### TEXT BLOCK:
On Feb 5, 2011, at 7:40 AM, Han-Wen Nienhuys wrote:

> On Fri, Feb 4, 2011 at 1:30 PM, Mike Solomon <address@hidden> wrote:
>> On Feb 4, 2011, at 10:19 AM, Han-Wen Nienhuys wrote:
>> 
>>> On Fri, Feb 4, 2011 at 10:08 AM,  <address@hidden> wrote:
>>>> LGTM, but I can't do a regtest today :(
>>>> 
>>>> 
>>>> http://codereview.appspot.com/4129050/diff/1/lily/beam-quanting.cc
>>>> File lily/beam-quanting.cc (right):
>>>> 
>>>> http://codereview.appspot.com/4129050/diff/1/lily/beam-quanting.cc#newcode215
>>>> lily/beam-quanting.cc:215: }
>>>> Very cool stuff!
>>>> I won't have time to do a regtest today, but I see what you're doing and
>>>> it makes a lot of sense.
>>>> One suggestion: perhaps we should create an enum:
>>>> enum Stem_dir_scenarios { ALL_UP, ALL_DOWN, DOWN_TO_UP, UP_TO_DOWN,
>>>> WACKY } that provides a tag for the beam which is then used in this
>>>> function.  My rationale is as follows:
>>> 
>>> It's for dealing with UP/UP and DOWN/DOWN configs for the outer stems.
>>> Collisions that fall below (for UP/UP) the edges of quant_range will
>>> never really collide.  UP/UP and DOWN/DOWN are the normal
>>> configurations, so they would account for 99% of the beam cases.
>>> 
>> True, although I think it's important to account for all beaming cases if 
>> possible.
> 
> This is a performance optimization, ie. a way to run collision
> detection without performance impact if the object does not really
> collide, so it does not need to deal with all cases.
> 

From reading the code (correct me if I'm wrong), the upper collision in the 
attachment would be taken into account because its stems all point in the same 
direction, whereas the bottom one would not because its first and last stem do 
not completely reflect the beam's stems' directions.

### WHAT THE TASK ASKS:
Please answer these about the email thread:
(a) Which file does the code review comment concern?
(b) What share of beam cases do the UP/UP and DOWN/DOWN configurations account for, according to Han-Wen Nienhuys?
(c) What does Han-Wen Nienhuys call the change in his reply to Mike Solomon?
The material plays no part in this task.

### DATASET CONTENT:
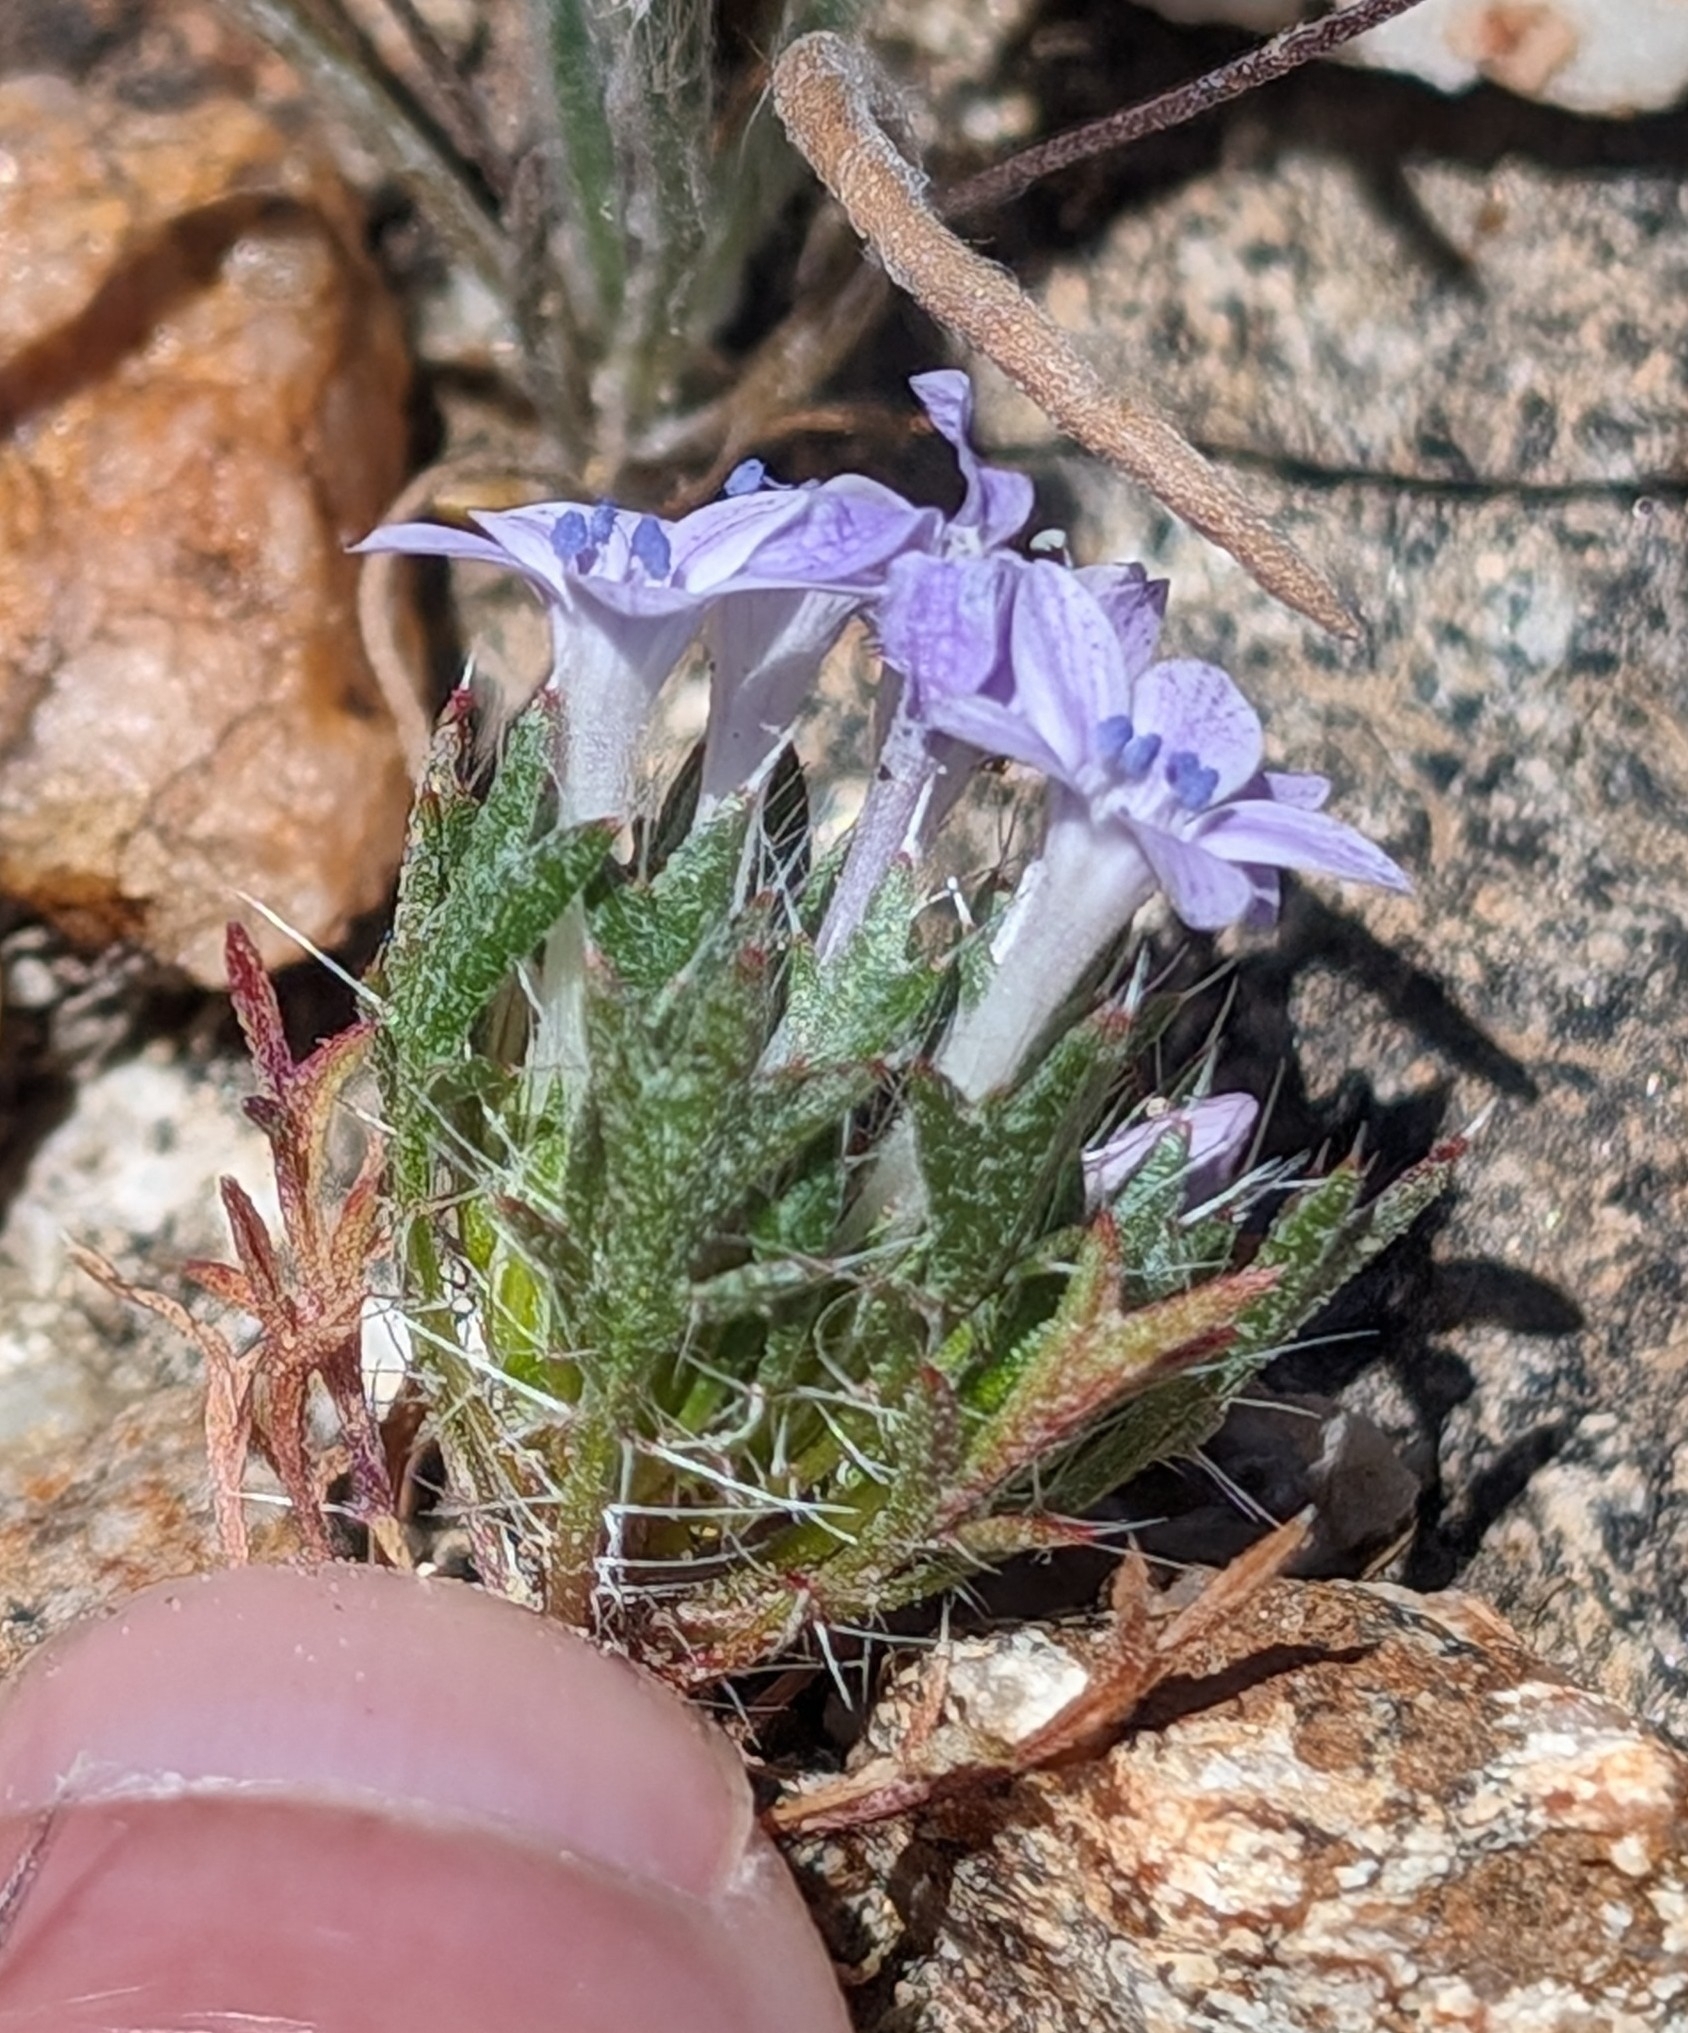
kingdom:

### WRITTEN RESPONSE:
(a) lily/beam-quanting.cc
(b) 99%
(c) A performance optimization